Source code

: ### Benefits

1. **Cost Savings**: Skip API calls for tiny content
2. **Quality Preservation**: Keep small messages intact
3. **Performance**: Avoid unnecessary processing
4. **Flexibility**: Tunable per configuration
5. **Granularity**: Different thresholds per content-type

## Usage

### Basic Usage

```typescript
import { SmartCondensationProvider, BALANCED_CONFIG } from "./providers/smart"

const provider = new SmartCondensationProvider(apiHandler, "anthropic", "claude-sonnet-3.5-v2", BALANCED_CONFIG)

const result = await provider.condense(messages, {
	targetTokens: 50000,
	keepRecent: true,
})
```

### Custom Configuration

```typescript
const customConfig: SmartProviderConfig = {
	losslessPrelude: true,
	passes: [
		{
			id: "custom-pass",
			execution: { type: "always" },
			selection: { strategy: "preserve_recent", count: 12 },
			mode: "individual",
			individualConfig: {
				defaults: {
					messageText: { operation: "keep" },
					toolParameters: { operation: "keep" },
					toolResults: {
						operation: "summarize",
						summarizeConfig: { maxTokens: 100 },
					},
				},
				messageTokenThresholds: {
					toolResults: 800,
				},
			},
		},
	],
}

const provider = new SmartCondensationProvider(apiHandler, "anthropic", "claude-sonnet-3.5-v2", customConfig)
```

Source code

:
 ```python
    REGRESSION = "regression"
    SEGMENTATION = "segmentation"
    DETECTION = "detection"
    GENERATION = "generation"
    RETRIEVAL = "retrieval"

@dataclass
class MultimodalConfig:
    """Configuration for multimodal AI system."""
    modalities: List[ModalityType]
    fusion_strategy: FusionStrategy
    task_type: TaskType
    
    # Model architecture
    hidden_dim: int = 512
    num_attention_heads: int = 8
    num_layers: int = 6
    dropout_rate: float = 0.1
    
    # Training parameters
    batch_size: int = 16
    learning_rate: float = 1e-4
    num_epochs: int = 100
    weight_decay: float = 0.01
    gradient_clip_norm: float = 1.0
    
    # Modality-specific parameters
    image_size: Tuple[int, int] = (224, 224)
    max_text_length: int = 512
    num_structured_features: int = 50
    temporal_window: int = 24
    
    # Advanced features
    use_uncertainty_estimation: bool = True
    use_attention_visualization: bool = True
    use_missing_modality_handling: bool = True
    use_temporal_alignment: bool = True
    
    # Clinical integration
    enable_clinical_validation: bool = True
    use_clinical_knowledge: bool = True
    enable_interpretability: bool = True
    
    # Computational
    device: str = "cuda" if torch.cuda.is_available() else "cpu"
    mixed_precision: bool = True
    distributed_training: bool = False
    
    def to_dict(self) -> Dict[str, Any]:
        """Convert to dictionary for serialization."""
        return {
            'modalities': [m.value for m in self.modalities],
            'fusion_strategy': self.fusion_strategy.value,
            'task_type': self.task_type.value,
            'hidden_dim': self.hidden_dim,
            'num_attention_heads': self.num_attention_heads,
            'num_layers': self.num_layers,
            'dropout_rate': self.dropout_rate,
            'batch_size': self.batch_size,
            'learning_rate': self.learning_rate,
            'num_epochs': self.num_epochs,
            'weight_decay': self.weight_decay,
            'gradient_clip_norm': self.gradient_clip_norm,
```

════════

**Brief:** Which lines contain "float"? Copy each of them from the listing.

**Problem solution:**
    dropout_rate: float = 0.1
    learning_rate: float = 1e-4
    weight_decay: float = 0.01
    gradient_clip_norm: float = 1.0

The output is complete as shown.